Por primera vez en la historia, un Gobierno trabaja eficazmente para que sus ciudadanos retornen a un país que ahora es ejemplo para otras naciones.
Antes de esto, la única realidad que los salvadoreños enfrentaban en otras naciones era un retorno forzado, y las únicas leyes vigentes eran exclusivamente para atender esta situación. Deportaciones masivas en los años noventa del siglo pasado —bajo los gobiernos demócratas de Estados Unidos— propiciaron el germen de lo que se convirtió en el mayor problema de El Salvador: las pandillas.
Las maras provocaron también otro éxodo de personas que huían de la violencia. Durante las administraciones de ARENA y del FMLN la gente huyó por la falta de oportunidades económicas y de la inseguridad.
El presidente Nayib Bukele ha transformado estas condiciones. Ahora con la desarticulación de las pandillas, el país tiene la oportunidad de crecer y desarrollarse, creando oportunidades e incluso un nuevo fenómeno, que es el de extranjeros buscando radicar en el país.

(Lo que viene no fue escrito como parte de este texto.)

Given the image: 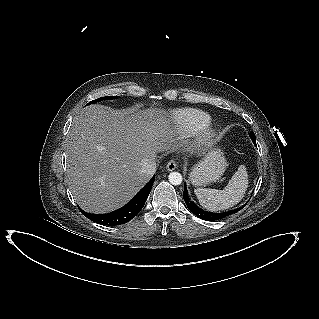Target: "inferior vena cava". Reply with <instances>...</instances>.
I'll return each mask as SVG.
<instances>
[{"instance_id": "inferior-vena-cava-1", "label": "inferior vena cava", "mask_w": 319, "mask_h": 319, "mask_svg": "<svg viewBox=\"0 0 319 319\" xmlns=\"http://www.w3.org/2000/svg\"><path fill=\"white\" fill-rule=\"evenodd\" d=\"M141 171L145 174L153 175L156 171V156L144 158L141 161Z\"/></svg>"}]
</instances>
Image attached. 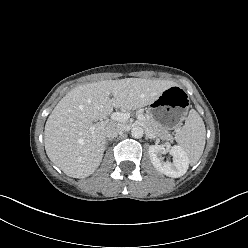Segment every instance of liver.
Instances as JSON below:
<instances>
[{
    "instance_id": "6515ba94",
    "label": "liver",
    "mask_w": 248,
    "mask_h": 248,
    "mask_svg": "<svg viewBox=\"0 0 248 248\" xmlns=\"http://www.w3.org/2000/svg\"><path fill=\"white\" fill-rule=\"evenodd\" d=\"M174 85L166 80L125 78L73 88L46 121L44 143L49 159L70 177L90 176L102 161L105 128L114 123L93 122L112 113L113 107L135 110L147 106ZM93 125L94 134L91 133Z\"/></svg>"
}]
</instances>
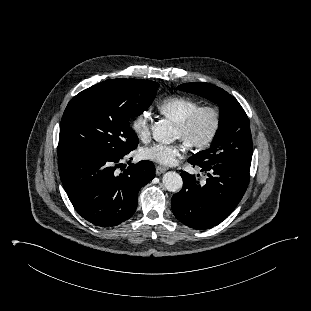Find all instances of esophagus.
<instances>
[{"instance_id": "34e87169", "label": "esophagus", "mask_w": 311, "mask_h": 311, "mask_svg": "<svg viewBox=\"0 0 311 311\" xmlns=\"http://www.w3.org/2000/svg\"><path fill=\"white\" fill-rule=\"evenodd\" d=\"M166 170H167L166 167H163V166H160V165L156 166V174L157 175H160V174L164 173Z\"/></svg>"}]
</instances>
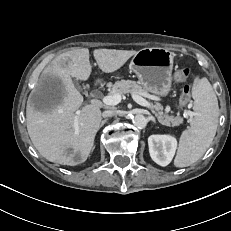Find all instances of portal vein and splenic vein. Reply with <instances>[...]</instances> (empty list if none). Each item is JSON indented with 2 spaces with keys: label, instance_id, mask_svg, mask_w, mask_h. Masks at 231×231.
Returning <instances> with one entry per match:
<instances>
[{
  "label": "portal vein and splenic vein",
  "instance_id": "obj_1",
  "mask_svg": "<svg viewBox=\"0 0 231 231\" xmlns=\"http://www.w3.org/2000/svg\"><path fill=\"white\" fill-rule=\"evenodd\" d=\"M133 96V99L141 106H144V107H147V108H153V105L148 102L147 100H145L144 98H142L140 95L138 94H132ZM122 100V97L120 94H113V95H107V96H104L102 98V102L105 104V105H109V106H114V105H117L121 102ZM153 112L155 113V111L153 110ZM76 128L78 127L77 126V122H76Z\"/></svg>",
  "mask_w": 231,
  "mask_h": 231
}]
</instances>
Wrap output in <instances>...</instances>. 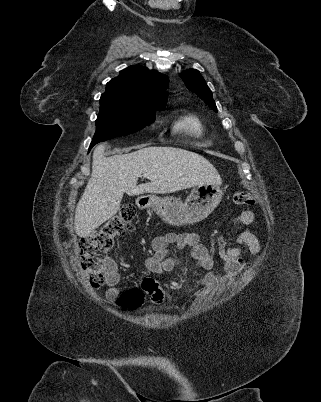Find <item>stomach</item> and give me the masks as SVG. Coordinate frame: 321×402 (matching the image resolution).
<instances>
[{
  "label": "stomach",
  "instance_id": "stomach-1",
  "mask_svg": "<svg viewBox=\"0 0 321 402\" xmlns=\"http://www.w3.org/2000/svg\"><path fill=\"white\" fill-rule=\"evenodd\" d=\"M223 196L220 184L209 183L193 189L183 203L174 197L150 195L147 205L166 223L174 226L194 224L206 218Z\"/></svg>",
  "mask_w": 321,
  "mask_h": 402
}]
</instances>
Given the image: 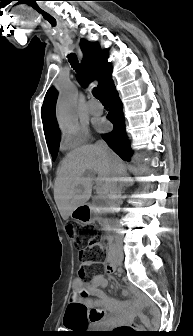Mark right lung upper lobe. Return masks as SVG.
<instances>
[{
  "label": "right lung upper lobe",
  "instance_id": "right-lung-upper-lobe-1",
  "mask_svg": "<svg viewBox=\"0 0 193 336\" xmlns=\"http://www.w3.org/2000/svg\"><path fill=\"white\" fill-rule=\"evenodd\" d=\"M80 46L84 53L82 65L89 73L92 81H99L98 87L103 92L107 85L112 81L111 64L107 61V53L101 51L97 44L85 39L80 41ZM56 100L57 92L54 87H51L45 95L41 109L43 129L47 143L55 137L60 136V131L55 121Z\"/></svg>",
  "mask_w": 193,
  "mask_h": 336
}]
</instances>
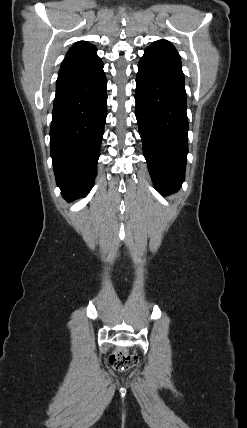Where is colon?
Wrapping results in <instances>:
<instances>
[{"mask_svg": "<svg viewBox=\"0 0 247 428\" xmlns=\"http://www.w3.org/2000/svg\"><path fill=\"white\" fill-rule=\"evenodd\" d=\"M138 361L135 354H130L126 349H119L109 357L110 365L118 370H125L134 366Z\"/></svg>", "mask_w": 247, "mask_h": 428, "instance_id": "1", "label": "colon"}]
</instances>
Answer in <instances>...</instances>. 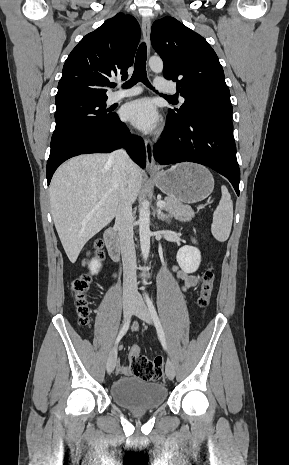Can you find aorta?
<instances>
[{
    "label": "aorta",
    "instance_id": "obj_1",
    "mask_svg": "<svg viewBox=\"0 0 289 465\" xmlns=\"http://www.w3.org/2000/svg\"><path fill=\"white\" fill-rule=\"evenodd\" d=\"M149 66L155 73L163 71V61L160 57L153 56L149 59ZM150 208L148 202H143L139 211V235L140 246L144 261L147 260L150 251Z\"/></svg>",
    "mask_w": 289,
    "mask_h": 465
}]
</instances>
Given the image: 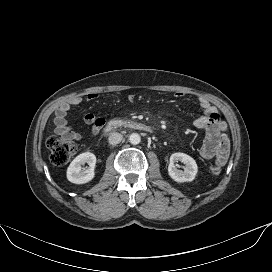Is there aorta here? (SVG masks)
Returning a JSON list of instances; mask_svg holds the SVG:
<instances>
[{
    "label": "aorta",
    "instance_id": "1",
    "mask_svg": "<svg viewBox=\"0 0 272 272\" xmlns=\"http://www.w3.org/2000/svg\"><path fill=\"white\" fill-rule=\"evenodd\" d=\"M129 142L133 145H137L141 142V137L139 134L137 133H132L130 136H129Z\"/></svg>",
    "mask_w": 272,
    "mask_h": 272
}]
</instances>
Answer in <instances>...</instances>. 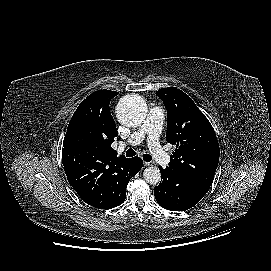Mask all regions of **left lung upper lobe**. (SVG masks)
Here are the masks:
<instances>
[{"label": "left lung upper lobe", "mask_w": 271, "mask_h": 271, "mask_svg": "<svg viewBox=\"0 0 271 271\" xmlns=\"http://www.w3.org/2000/svg\"><path fill=\"white\" fill-rule=\"evenodd\" d=\"M156 95L167 109L166 141L176 145L169 166L211 186L220 153L212 125L183 91L162 88Z\"/></svg>", "instance_id": "obj_1"}]
</instances>
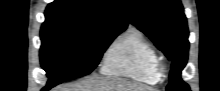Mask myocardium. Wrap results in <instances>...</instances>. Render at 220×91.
Returning a JSON list of instances; mask_svg holds the SVG:
<instances>
[{
	"instance_id": "obj_1",
	"label": "myocardium",
	"mask_w": 220,
	"mask_h": 91,
	"mask_svg": "<svg viewBox=\"0 0 220 91\" xmlns=\"http://www.w3.org/2000/svg\"><path fill=\"white\" fill-rule=\"evenodd\" d=\"M159 70L163 73L166 72V66L163 63H159Z\"/></svg>"
}]
</instances>
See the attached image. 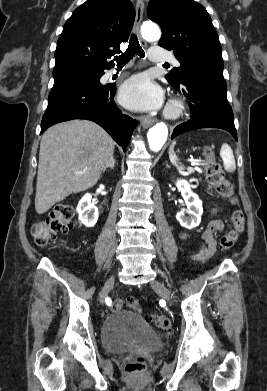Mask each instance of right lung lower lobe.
<instances>
[{
  "mask_svg": "<svg viewBox=\"0 0 267 391\" xmlns=\"http://www.w3.org/2000/svg\"><path fill=\"white\" fill-rule=\"evenodd\" d=\"M97 73L99 82H80L51 90L41 133L59 122L87 119L102 126L125 151L136 121L116 107L113 100L116 86L101 85L100 77L104 72Z\"/></svg>",
  "mask_w": 267,
  "mask_h": 391,
  "instance_id": "1",
  "label": "right lung lower lobe"
}]
</instances>
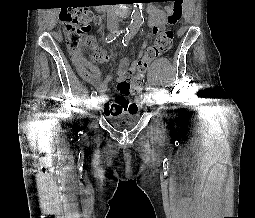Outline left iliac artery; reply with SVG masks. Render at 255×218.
<instances>
[{"label": "left iliac artery", "mask_w": 255, "mask_h": 218, "mask_svg": "<svg viewBox=\"0 0 255 218\" xmlns=\"http://www.w3.org/2000/svg\"><path fill=\"white\" fill-rule=\"evenodd\" d=\"M135 35L134 31H130L128 33H126V35L124 36L122 43L123 45L126 47L129 44V41L133 38V36ZM151 94H147V96L150 98Z\"/></svg>", "instance_id": "44dca946"}]
</instances>
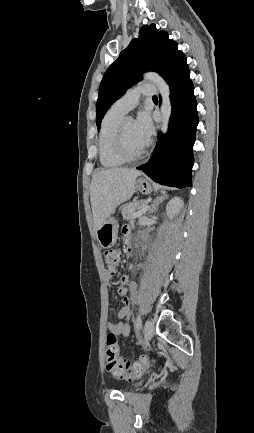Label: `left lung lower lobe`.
<instances>
[{
    "mask_svg": "<svg viewBox=\"0 0 254 433\" xmlns=\"http://www.w3.org/2000/svg\"><path fill=\"white\" fill-rule=\"evenodd\" d=\"M165 80L172 103L169 131L166 135L159 134L152 157L137 169L155 182L184 188L191 186L192 149L198 125L194 87L184 54L171 67Z\"/></svg>",
    "mask_w": 254,
    "mask_h": 433,
    "instance_id": "left-lung-lower-lobe-1",
    "label": "left lung lower lobe"
}]
</instances>
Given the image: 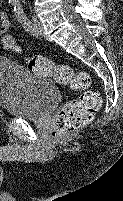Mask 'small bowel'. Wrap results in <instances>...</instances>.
Masks as SVG:
<instances>
[{
  "label": "small bowel",
  "instance_id": "c3829d8e",
  "mask_svg": "<svg viewBox=\"0 0 123 201\" xmlns=\"http://www.w3.org/2000/svg\"><path fill=\"white\" fill-rule=\"evenodd\" d=\"M10 27V22L6 13L0 11V38L2 40L7 37V32Z\"/></svg>",
  "mask_w": 123,
  "mask_h": 201
}]
</instances>
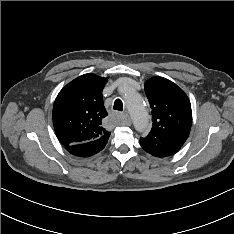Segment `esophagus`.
<instances>
[{
    "mask_svg": "<svg viewBox=\"0 0 234 234\" xmlns=\"http://www.w3.org/2000/svg\"><path fill=\"white\" fill-rule=\"evenodd\" d=\"M121 117H122V119H123V121L125 122L126 125L131 124V118L127 113H122Z\"/></svg>",
    "mask_w": 234,
    "mask_h": 234,
    "instance_id": "esophagus-1",
    "label": "esophagus"
}]
</instances>
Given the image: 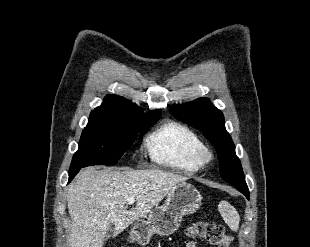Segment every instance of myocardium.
I'll list each match as a JSON object with an SVG mask.
<instances>
[{"label":"myocardium","mask_w":310,"mask_h":247,"mask_svg":"<svg viewBox=\"0 0 310 247\" xmlns=\"http://www.w3.org/2000/svg\"><path fill=\"white\" fill-rule=\"evenodd\" d=\"M197 160L201 165L211 162L213 160L212 151L207 147H203L197 154Z\"/></svg>","instance_id":"obj_1"}]
</instances>
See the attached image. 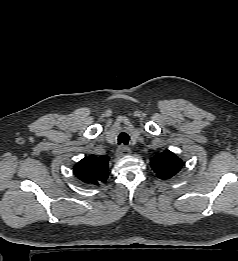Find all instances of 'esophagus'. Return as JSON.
<instances>
[{"mask_svg": "<svg viewBox=\"0 0 238 261\" xmlns=\"http://www.w3.org/2000/svg\"><path fill=\"white\" fill-rule=\"evenodd\" d=\"M130 153H131V150L128 147L121 145L117 149L116 155L118 157H122V156H125V155H129Z\"/></svg>", "mask_w": 238, "mask_h": 261, "instance_id": "34e87169", "label": "esophagus"}]
</instances>
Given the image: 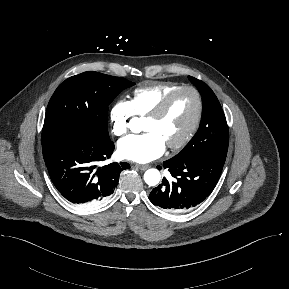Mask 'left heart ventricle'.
Returning <instances> with one entry per match:
<instances>
[{"instance_id":"b2bd125f","label":"left heart ventricle","mask_w":289,"mask_h":289,"mask_svg":"<svg viewBox=\"0 0 289 289\" xmlns=\"http://www.w3.org/2000/svg\"><path fill=\"white\" fill-rule=\"evenodd\" d=\"M197 102L190 91L177 94L165 114L157 119H145L143 129L157 134L165 145L181 139L190 128L196 114Z\"/></svg>"}]
</instances>
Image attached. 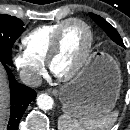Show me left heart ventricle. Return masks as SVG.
<instances>
[{
  "label": "left heart ventricle",
  "instance_id": "obj_1",
  "mask_svg": "<svg viewBox=\"0 0 130 130\" xmlns=\"http://www.w3.org/2000/svg\"><path fill=\"white\" fill-rule=\"evenodd\" d=\"M87 41L88 34L82 25L68 24L61 36L60 51L52 64L53 71L59 75L70 72L81 59Z\"/></svg>",
  "mask_w": 130,
  "mask_h": 130
}]
</instances>
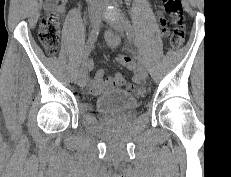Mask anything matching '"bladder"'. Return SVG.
I'll return each mask as SVG.
<instances>
[{
	"label": "bladder",
	"mask_w": 231,
	"mask_h": 177,
	"mask_svg": "<svg viewBox=\"0 0 231 177\" xmlns=\"http://www.w3.org/2000/svg\"><path fill=\"white\" fill-rule=\"evenodd\" d=\"M138 106L137 99L120 89L101 94L96 100V109L106 115L132 111Z\"/></svg>",
	"instance_id": "31cf9c89"
}]
</instances>
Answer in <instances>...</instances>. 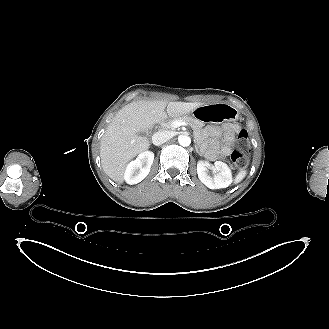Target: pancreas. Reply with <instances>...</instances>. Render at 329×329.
<instances>
[{"instance_id":"pancreas-1","label":"pancreas","mask_w":329,"mask_h":329,"mask_svg":"<svg viewBox=\"0 0 329 329\" xmlns=\"http://www.w3.org/2000/svg\"><path fill=\"white\" fill-rule=\"evenodd\" d=\"M175 121H183V122H186L188 125H190L193 128V130H197V129H199L201 127V122L198 119L193 118V117H190V116H181V117H175L173 119H170L166 123V127L167 128H173L172 127V124Z\"/></svg>"}]
</instances>
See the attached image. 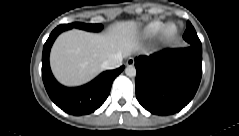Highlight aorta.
<instances>
[{
	"label": "aorta",
	"instance_id": "obj_1",
	"mask_svg": "<svg viewBox=\"0 0 239 136\" xmlns=\"http://www.w3.org/2000/svg\"><path fill=\"white\" fill-rule=\"evenodd\" d=\"M125 74L129 77H135L136 76V68L132 65H129L125 68Z\"/></svg>",
	"mask_w": 239,
	"mask_h": 136
}]
</instances>
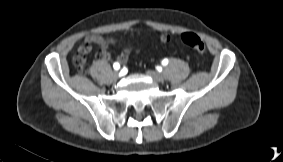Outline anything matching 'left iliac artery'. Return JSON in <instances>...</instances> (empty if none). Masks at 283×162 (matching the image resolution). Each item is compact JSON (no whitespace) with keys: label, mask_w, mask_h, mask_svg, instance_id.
Segmentation results:
<instances>
[{"label":"left iliac artery","mask_w":283,"mask_h":162,"mask_svg":"<svg viewBox=\"0 0 283 162\" xmlns=\"http://www.w3.org/2000/svg\"><path fill=\"white\" fill-rule=\"evenodd\" d=\"M162 64H163V65H167V64H168V60H167V59H164V60L162 61Z\"/></svg>","instance_id":"1"}]
</instances>
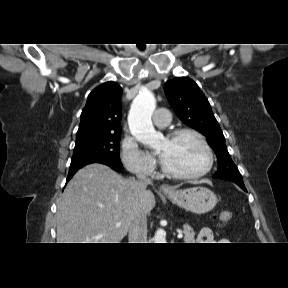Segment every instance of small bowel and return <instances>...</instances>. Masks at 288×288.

Ahora que muchos salvadoreños quieren regresar a su país, el Gobierno promueve está nueva ley que se convierte en la mejor bienvenida para la diáspora.
Entre los beneficios se encuentra el menaje de casa, es decir, la exención de impuestos (hasta por $100,000 por grupo familiar) para que traigan muebles y enseres del hogar.
También queda libre de impuestos la introducción de dos vehículos livianos, que también se exoneran del costo de la primera matrícula.
La ley le permite a la diáspora ingresar maquinaria e implementos que utilice para el desarrollo de su trabajo o actividades económicas, respondiendo así a otro de los propósitos de la normativa: promover el codesarrollo mediante mecanismos para atraer las inversiones y fortalecer los vínculos con los municipios de origen.
Del mismo modo, la nueva legislación promueve las inversiones de la diáspora a través de mecanismos financieros accesibles.
La Agencia de Promoción de Inversiones y Exportaciones de El Salvador (Invest) y los ministerios de Relaciones Exteriores y de Economía crearán programas y proyectos conjuntos que fomenten las inversiones de la diáspora. También se facilitarán las operaciones remotas para invertir en las bolsas o a través de gestoras de fondos de inversión.